Le studio Visual Arts Services, basé à San Diego et rattaché à PlayStation, a récemment annoncé une nouvelle vague de licenciements. Cette semaine, un nombre indéterminé d’employés a été informé que leur dernier jour serait le vendredi 7 mars. L’ancienne responsable de projet Abby LeMaster, qui a quitté le studio pour Riot Games il y a trois ans, a révélé sur LinkedIn que beaucoup de ses amis avaient perdu leur emploi, soulignant que Sony se séparait de développeurs aguerris.
PlayStation Studios : Visual Arts a été un terrain de jeu, et c’était aussi ma première expérience dans le secteur du jeu vidéo. J’étais stagiaire avec un diplôme en systèmes d’information, perdue quant à ma place, et j’ai rencontré des personnes incroyables. C’était un lieu pour expérimenter, apprendre et contribuer à des projets qui ont marqué des époques du jeu vidéo. Les équipes étaient composées d’artistes, d’ingénieurs, de producteurs et de créatifs qui mettaient tout leur cœur dans leur travail.

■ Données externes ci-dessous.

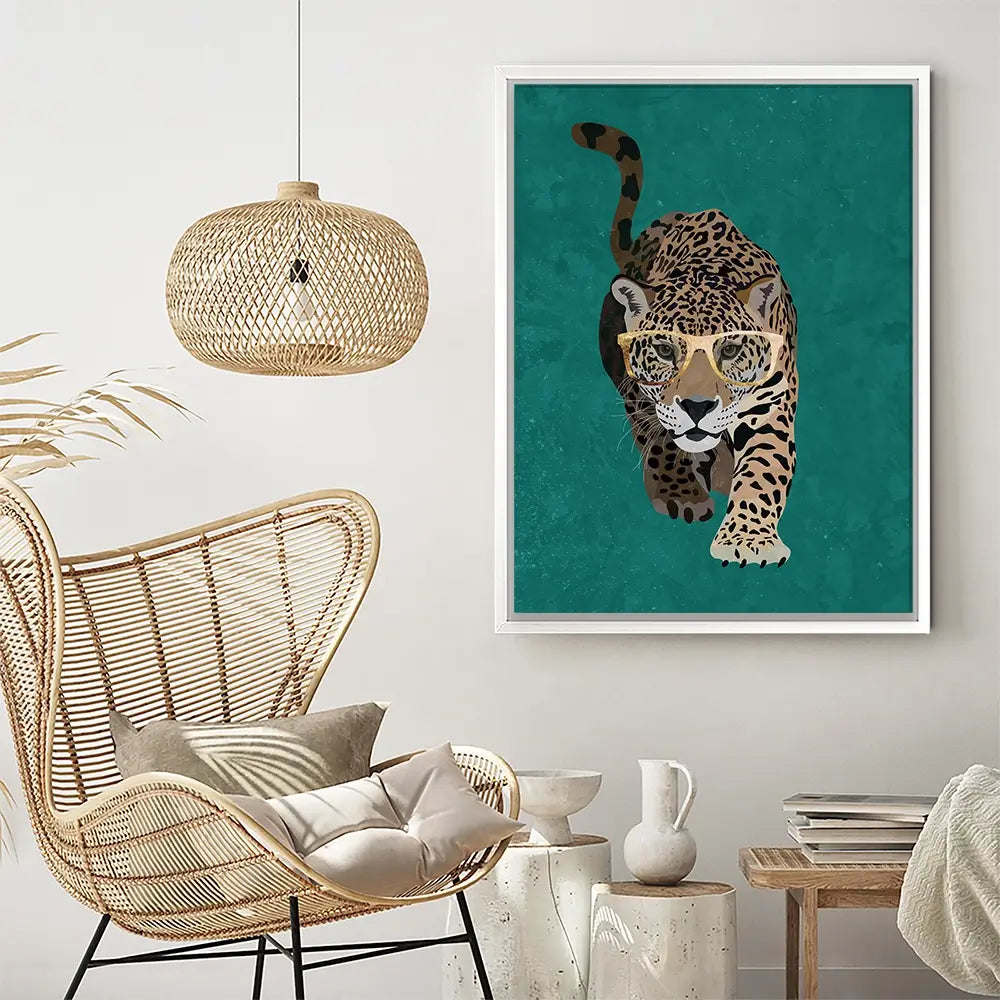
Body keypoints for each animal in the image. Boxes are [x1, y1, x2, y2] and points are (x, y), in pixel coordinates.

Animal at [572, 121, 798, 568]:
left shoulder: (770, 405)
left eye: (729, 350)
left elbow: (764, 469)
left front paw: (748, 540)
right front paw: (681, 493)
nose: (697, 407)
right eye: (664, 349)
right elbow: (661, 438)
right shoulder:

Cependant, plus que tout, PSVA était une question de personnes. Les amitiés nouées là-bas m’ont façonnée et je les porte avec moi aujourd’hui. Les licenciements d’aujourd’hui sont durs. PSVA a perdu des développeurs avec des décennies d’expertise ; des talents qui seront très difficiles à remplacer. Ce secteur est imprévisible, mais les compétences, l’expérience et la passion des personnes avec qui j’ai travaillé à PSVA sont indéniables.
Des ambitions déchues
Il y a un peu plus de trois ans, Visual Arts avait des projets ambitieux. Son directeur, Michael Mumbauer, souhaitait travailler sur des franchises PlayStation en utilisant la technologie propre du studio. Il espérait diriger le développement du remake de The Last of Us, mais Hermen Hulst, responsable de PlayStation Studios, a jugé le budget trop élevé. Naughty Dog a finalement récupéré la direction de ce projet, laissant Visual Arts dans un rôle de support habituel.
Ce studio a également assisté Naughty Dog pour le remake de The Last of Us Part II. Les récents licenciements chez Visual Arts ne sont qu’une des nombreuses restructurations touchant les équipes de Sony. Le mois dernier, ils ont rapporté de nouvelles coupes au sein de la Technology Group. On note également la fermeture de Firewalk Studios, responsable du jeu Concord.
Un secteur en mutation
Cette situation illustre un phénomène préoccupant, très répandu dans l’industrie vidéoludique, équipé par l’augmentation des budgets de développement et des perspectives de croissance qui se réduisent. De nombreux studios se retrouvent contraints de réduire leurs effectifs, ce qui impacte sérieusement la créativité et l’innovation. Le futur de centaines de développeurs s’annonce incertain.
Les licenciements chez Visual Arts ne sont qu’une partie d’un tableau plus large. La montée des coûts de production et la consolidation des studios menacent l’écosystème créatif sur lequel repose le jeu vidéo. L’avenir est sombre pour beaucoup, mais la passion et le dévouement des professionnels du secteur continuent d’être un phare d’espoir pour demain.